Nonie’s, Botany, Carriageworks Farmers Market and Northside Produce Market
Bready goods might seem off-limits to people with coeliac disease – but not if Nonie’s Food founder Nonie Dwyer has anything to do with it. She’s perfected a gluten-free HCB that’ll make the gluten-intolerant community’s Easters great again. There are two options: classic, with organic sultanas, candied peel and loaded with spice, and dark 70 per cent chocolate with a cocoa cross. They’re available at Carriageworks Farmers Market on March 27, Nonie’s Botany warehouse on April 2 and Northside Produce Market on April 3. $15 for four classic; $16 for four chocolate.


Flour Drum, Newtown
Sticklers for tradition, turn away – Newtown’s Flour Drum has created a cinnamon scroll-hot cross bun mashup that it’s fittingly deemed the “hot cross cinnamon bun”. It’s got a cinnamon scroll-esque swirl on top, but is trad HCB inside. Taste and texture-wise, it’s like a traditional hot cross bun and packed with cinnamon and sultanas. They’re available from today until April 5. $5 each.

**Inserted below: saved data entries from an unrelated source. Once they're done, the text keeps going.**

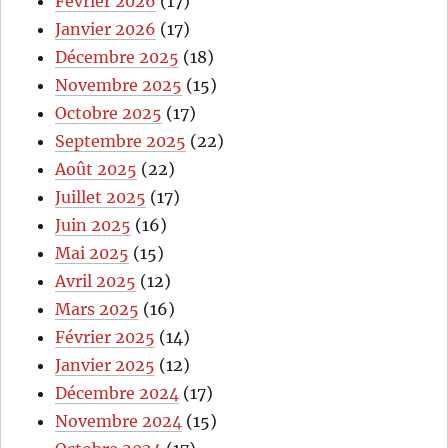
Février 2026
(17)
Janvier 2026
(17)
Décembre 2025
(18)
Novembre 2025
(15)
Octobre 2025
(17)
Septembre 2025
(22)
Août 2025
(22)
Juillet 2025
(17)
Juin 2025
(16)
Mai 2025
(15)
Avril 2025
(12)
Mars 2025
(16)
Février 2025
(14)
Janvier 2025
(12)
Décembre 2024
(17)
Novembre 2024
(15)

Grumpy Baker, nine locations
Grumpy Baker founder Michael Cthurmer’s Israeli heritage comes into play in the bakery’s HCB offering, with dough typically used to make challah – a spongey braided bread eaten on Shabbat – put to work in its buns. They’re loaded up with raisins, chocolate chips, butter and spice for a bun that’s moist, fluffy and a little bit sticky.


Tuga Pastries, Clovelly
This eastern-suburbs bakery might be best known for its pasteis de nata – but it also makes a mean hot cross bun come Easter. Owner Diogo Ferreira makes them according to his father’s recipe, with sultanas, lemon peel and lots of spice. There’s also a chocolate version, and if you really love a hot cross bun, he’s selling them by the wheel as well. $4 each.


Brickfields, Chippendale and Marrickville
Stippled with plump fruit and coated in a glaze so thick it’s almost crunchy, the hot cross buns from Brickfields are pretty close to perfect. Cardamom and Sri Lankan cinnamon give these buns a good thwack of spice, while cranberries, raisins and candied orange peel add depth and variety of flavour. Add salted butter – such as the Pepe Saya pats Brickfields sells at its Chippendale and Marrickville shopfronts – and you’re in for a salty-sweet delight. $20 for six.